I don’t think a community museum is something that can be implemented, deductively, from the top down. It needs to arise organically. In this way, the best an existing organization can do is set up the conditions of possibility for a community museum to arise and shape itself accordingly. This would involve redistributing power and resources equitably.

Question 6: Did YoU change the way you exist within museums?

 I have been thinking a lot about institutional psychotherapy in relation to museums. In the field of institutional analysis there is the concept of pathoplasty, in which institutions, rather than individuals, are seen as the location of illness. Pathoplasty usefully shifts the site of pathology from persons embedded in the larger system onto the structures and institutional culture surrounding them. 

From this perspective, emotional outbursts and interpersonal conflicts within a workplace are not treated as individual failings, but as symptoms of an underlying institutional malady. Extending this analysis, the relationship between the culture of an institution and surrounding society snaps into focus. As Tema Okun has pointed out, workplace cultures of imposed urgency (“hurry up and wait”), competitiveness, austerity, perfectionism, opaque decision making, power hoarding, paternalism, fear of open conflict, emphasis on quantity over quality, individualism, “either/or” thinking, can thus be understood as manifestations of the ideology of white supremacy.

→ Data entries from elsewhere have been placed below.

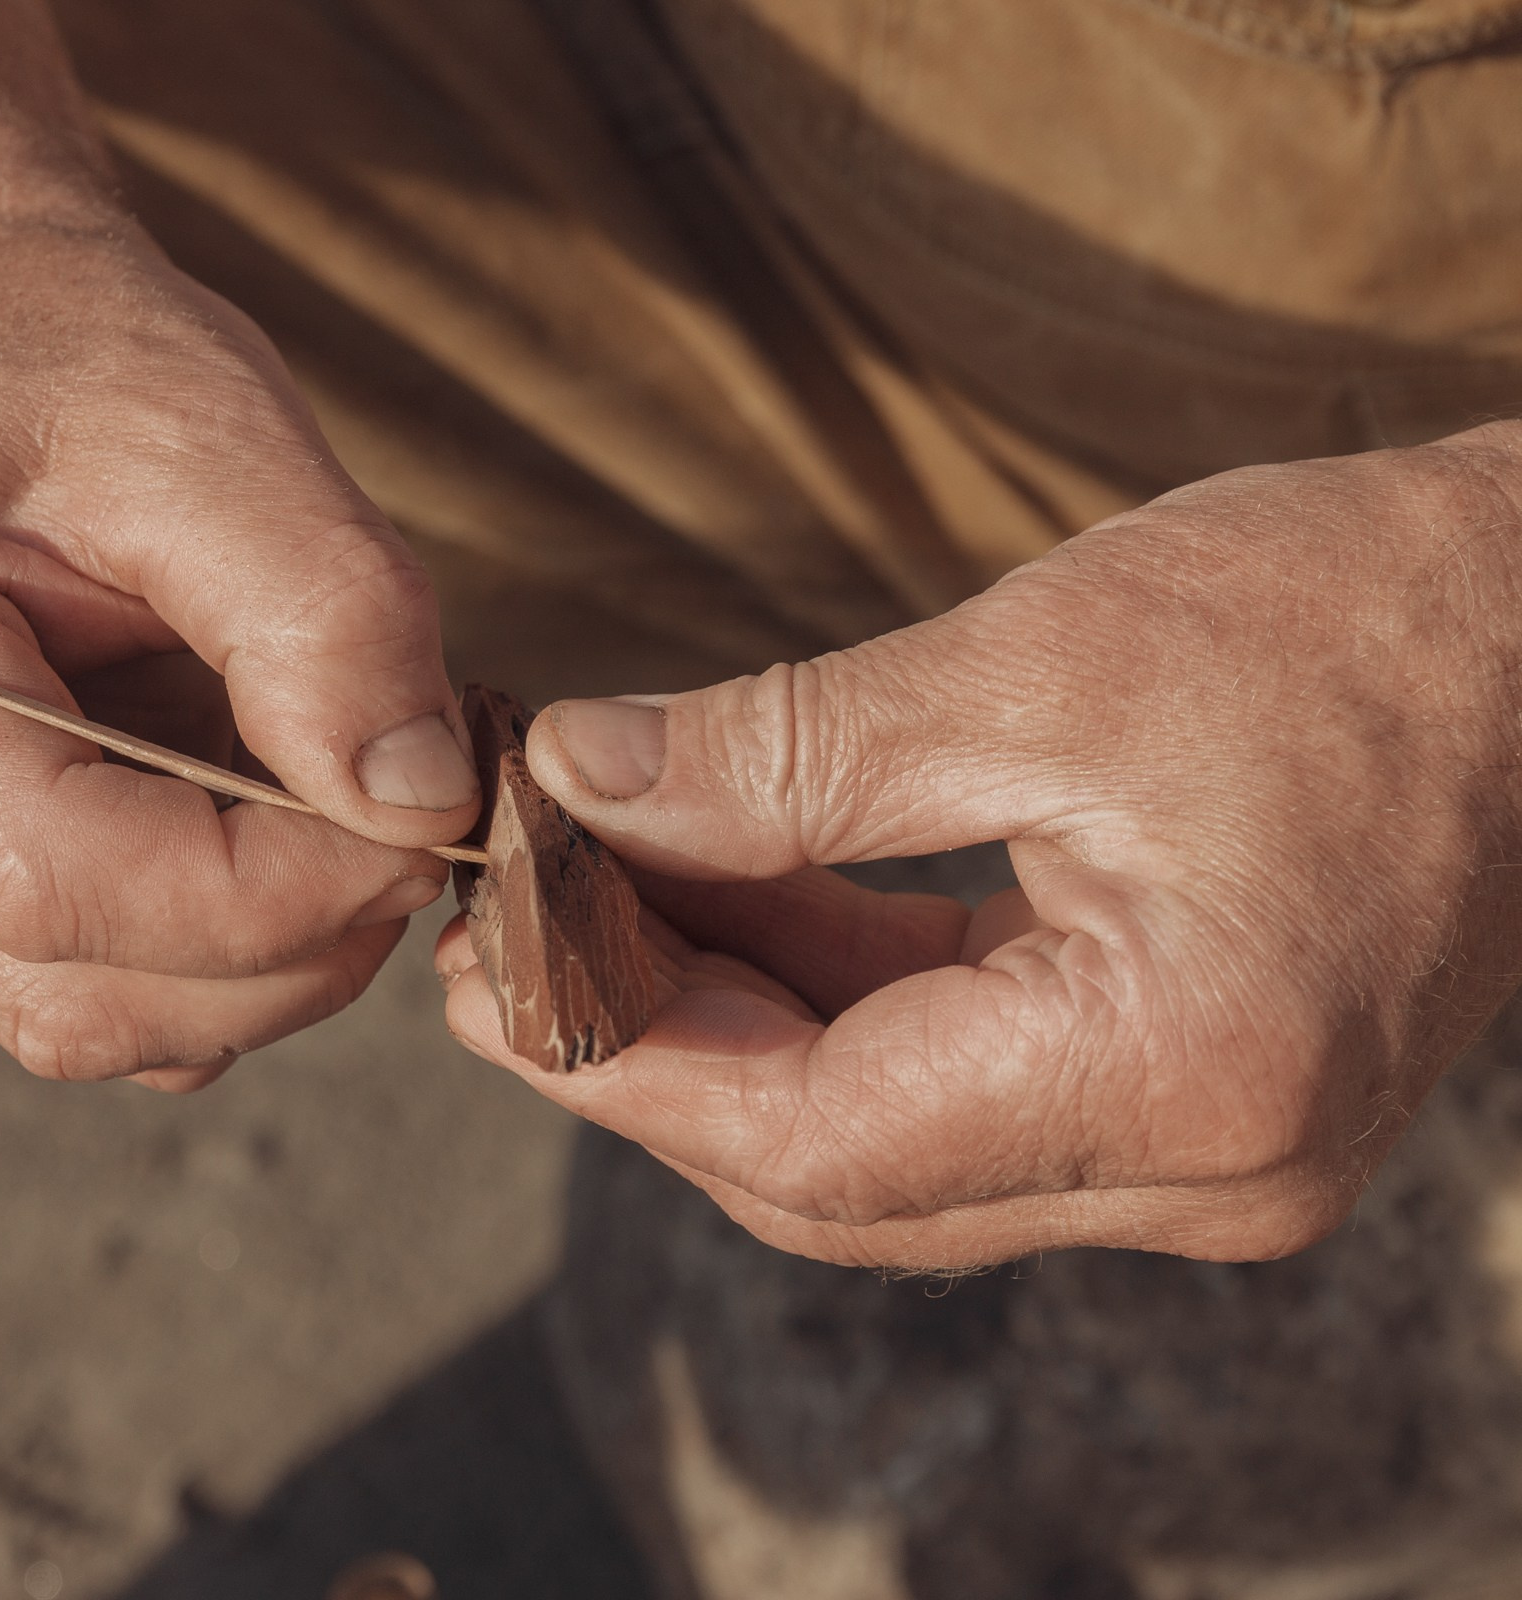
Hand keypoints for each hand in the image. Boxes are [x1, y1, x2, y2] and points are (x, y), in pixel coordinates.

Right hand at [0, 225, 475, 1089]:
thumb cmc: (76, 357)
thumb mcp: (220, 436)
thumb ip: (330, 619)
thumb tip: (416, 807)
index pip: (55, 885)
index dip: (272, 896)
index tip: (421, 822)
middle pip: (69, 992)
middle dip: (284, 945)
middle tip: (406, 822)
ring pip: (82, 1019)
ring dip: (254, 955)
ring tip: (324, 800)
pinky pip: (83, 994)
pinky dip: (207, 953)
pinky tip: (248, 828)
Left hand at [442, 423, 1521, 1266]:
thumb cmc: (1338, 614)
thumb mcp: (1031, 663)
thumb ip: (781, 753)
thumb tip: (575, 784)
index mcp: (1184, 1074)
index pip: (823, 1138)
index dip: (630, 1065)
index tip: (492, 981)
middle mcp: (1207, 1169)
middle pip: (841, 1170)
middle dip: (657, 1060)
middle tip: (510, 952)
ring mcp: (1205, 1154)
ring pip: (887, 1142)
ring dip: (731, 1032)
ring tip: (591, 916)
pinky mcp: (1185, 1094)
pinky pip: (958, 1086)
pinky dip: (831, 1006)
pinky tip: (724, 904)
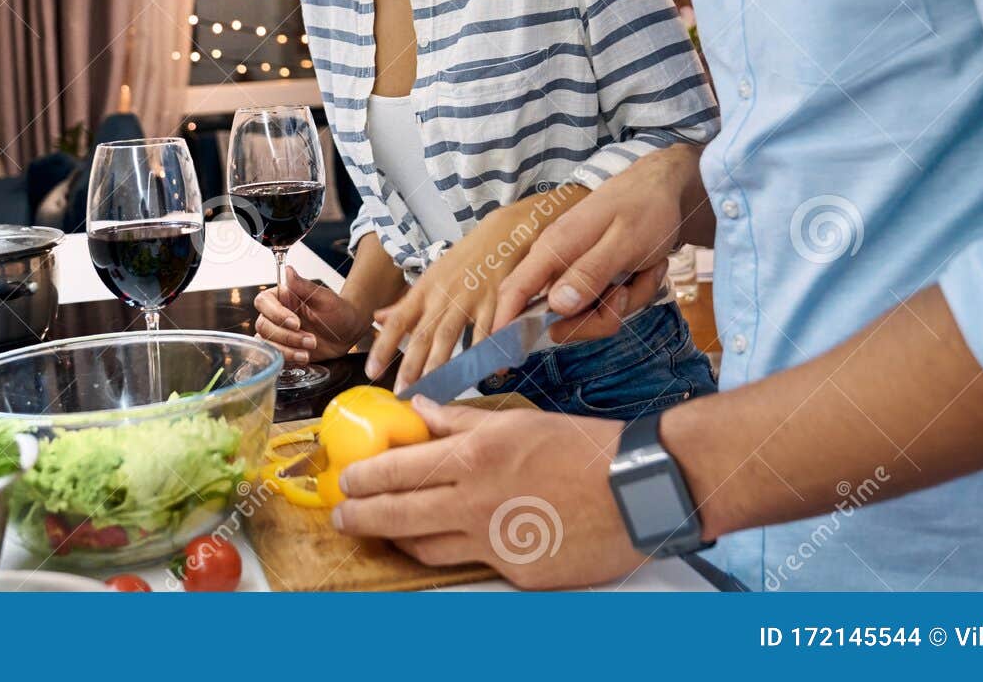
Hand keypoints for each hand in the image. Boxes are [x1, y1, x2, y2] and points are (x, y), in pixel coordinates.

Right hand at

Question 7: What do you think is the most important question or issue about the role of museums that arose during YoU?

Many museums suffer from a crisis of accountability. They claim to serve everybody. This is an impossible task. The interests of the people with power over a museum are systemically separate and inimical to the interests of people without power. This tension is apparent in the ways museums often pursue infinite growth at the sake of maintenance and care of what they already have. The question that arose for me is what can we do as artists in the face of this unsustainability. How can we intervene in institutions that don’t want to change?